What you should do: Make a verbatim transcription of the records, without the pictures.

** Provided records follows **

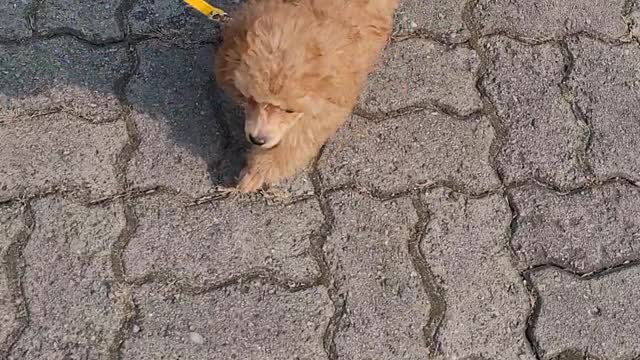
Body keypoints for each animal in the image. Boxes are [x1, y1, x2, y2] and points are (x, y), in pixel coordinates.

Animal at [215, 0, 398, 191]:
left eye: (289, 111)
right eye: (250, 98)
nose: (257, 140)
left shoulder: (331, 100)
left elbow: (300, 137)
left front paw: (259, 170)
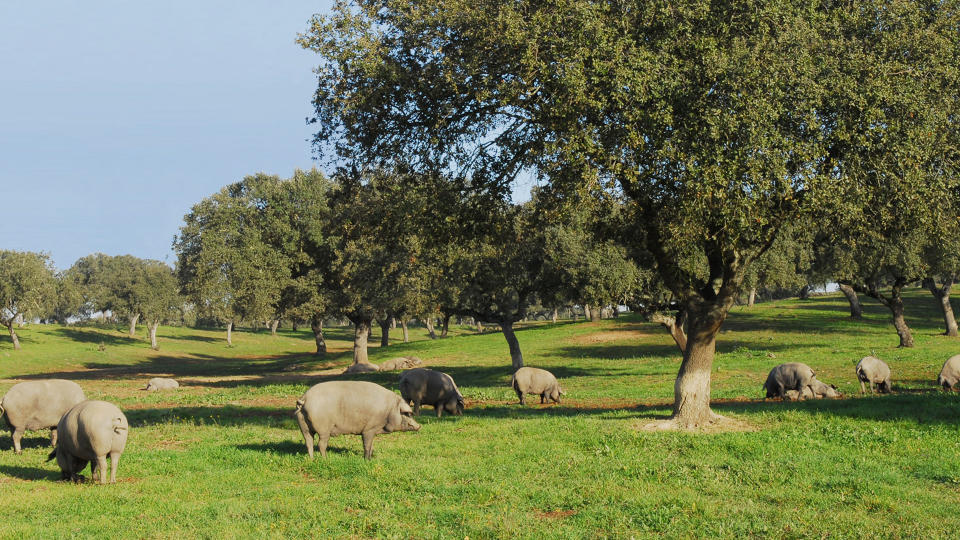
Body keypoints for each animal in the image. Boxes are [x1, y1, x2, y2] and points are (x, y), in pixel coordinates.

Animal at [292, 380, 420, 460]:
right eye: (407, 414)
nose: (419, 426)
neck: (388, 411)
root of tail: (304, 399)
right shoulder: (369, 429)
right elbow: (367, 445)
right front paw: (367, 460)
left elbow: (372, 445)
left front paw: (372, 457)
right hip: (323, 429)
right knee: (321, 444)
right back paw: (325, 459)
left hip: (304, 426)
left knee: (308, 442)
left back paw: (312, 459)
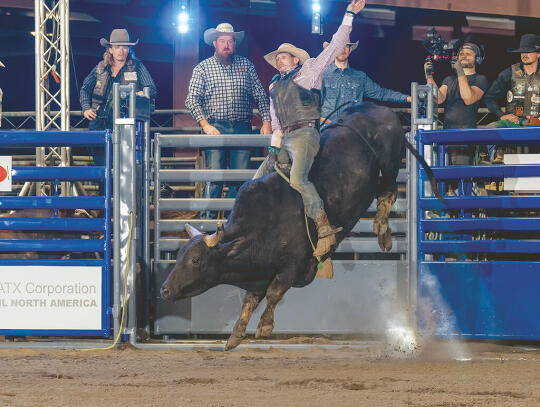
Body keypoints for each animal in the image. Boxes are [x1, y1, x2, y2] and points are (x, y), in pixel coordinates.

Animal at [159, 103, 438, 350]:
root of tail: (380, 109)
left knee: (388, 191)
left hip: (390, 163)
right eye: (178, 255)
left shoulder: (293, 263)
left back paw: (381, 230)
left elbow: (274, 292)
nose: (164, 289)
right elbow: (250, 300)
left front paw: (265, 326)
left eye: (196, 260)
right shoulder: (260, 274)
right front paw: (236, 335)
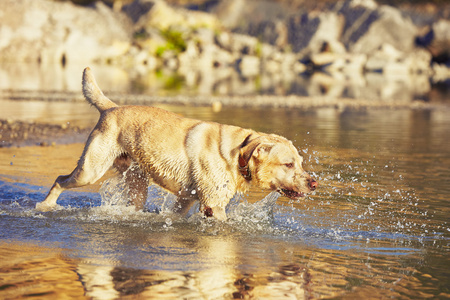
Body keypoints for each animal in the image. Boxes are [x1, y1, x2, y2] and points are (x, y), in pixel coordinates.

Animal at [36, 67, 316, 220]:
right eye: (288, 164)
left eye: (300, 163)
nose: (314, 182)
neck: (236, 156)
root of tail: (111, 108)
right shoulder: (213, 204)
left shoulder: (186, 199)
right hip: (90, 170)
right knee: (59, 179)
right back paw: (46, 205)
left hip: (137, 182)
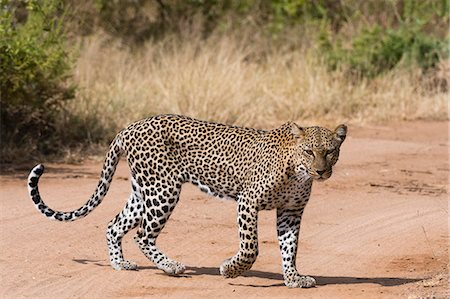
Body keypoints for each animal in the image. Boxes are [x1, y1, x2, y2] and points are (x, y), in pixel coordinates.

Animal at [27, 114, 348, 288]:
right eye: (309, 151)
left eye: (330, 152)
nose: (321, 171)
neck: (298, 172)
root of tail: (130, 126)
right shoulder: (248, 201)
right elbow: (251, 248)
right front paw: (229, 269)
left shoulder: (291, 212)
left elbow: (289, 248)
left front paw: (294, 279)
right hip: (163, 190)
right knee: (142, 234)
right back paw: (172, 267)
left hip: (143, 190)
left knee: (113, 224)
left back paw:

** End of Provided records **

Exercise result:
Body keypoints for each animal in the image. Boxes are [x1, y1, x2, y2] and points are (x, y), in pixel coordinates.

Animal at [215, 0, 398, 191]:
left eye: (289, 111)
right eye: (250, 98)
nose: (257, 140)
left shoulder: (331, 100)
left elbow: (300, 137)
left front paw: (259, 170)
Body keypoints for each animal in the image. Boxes are [x1, y1, x2, y2] and points are (x, y), in pixel coordinates.

Animal at [292, 380, 420, 460]:
right eye: (407, 414)
nose: (419, 426)
neck: (388, 411)
root of tail: (304, 399)
right shoulder: (369, 429)
right elbow: (367, 445)
right front paw: (367, 460)
left elbow: (372, 445)
left front paw: (372, 457)
right hip: (323, 429)
right knee: (321, 444)
right back paw: (325, 459)
left hip: (304, 426)
left knee: (308, 442)
left back paw: (312, 459)
Body keypoints for each animal in the image. Boxes are [x1, y1, x2, y2] and points are (x, y), in pixel coordinates.

Animal at [159, 103, 438, 350]:
root of tail: (380, 109)
left knee: (388, 191)
left hip: (390, 163)
right eye: (178, 255)
left shoulder: (293, 263)
left back paw: (381, 230)
left elbow: (274, 292)
nose: (164, 289)
right elbow: (250, 300)
left front paw: (265, 326)
left eye: (196, 260)
right shoulder: (260, 274)
right front paw: (236, 335)
Body keypoints for each animal in the image. Boxes are [x1, y1, x2, y2] and points are (x, y), in pixel coordinates.

Animal at [36, 67, 316, 220]:
right eye: (288, 164)
left eye: (300, 163)
nose: (314, 182)
neck: (236, 156)
root of tail: (111, 108)
right shoulder: (213, 204)
left shoulder: (186, 199)
right hip: (90, 170)
right knee: (59, 179)
right back paw: (46, 205)
left hip: (137, 182)
Body keypoints for each animal in the image. Boxes are [x1, y1, x2, y2] and points are (x, y), in pixel coordinates.

Animal at [27, 114, 348, 288]:
right eye: (309, 151)
left eye: (330, 152)
nose: (321, 171)
neck: (298, 172)
root of tail: (130, 126)
right shoulder: (248, 201)
right elbow: (251, 248)
right front paw: (229, 269)
left shoulder: (291, 212)
left elbow: (289, 248)
left front paw: (294, 279)
right hip: (163, 190)
right knee: (142, 234)
right back paw: (172, 267)
left hip: (143, 190)
left knee: (113, 224)
left back paw:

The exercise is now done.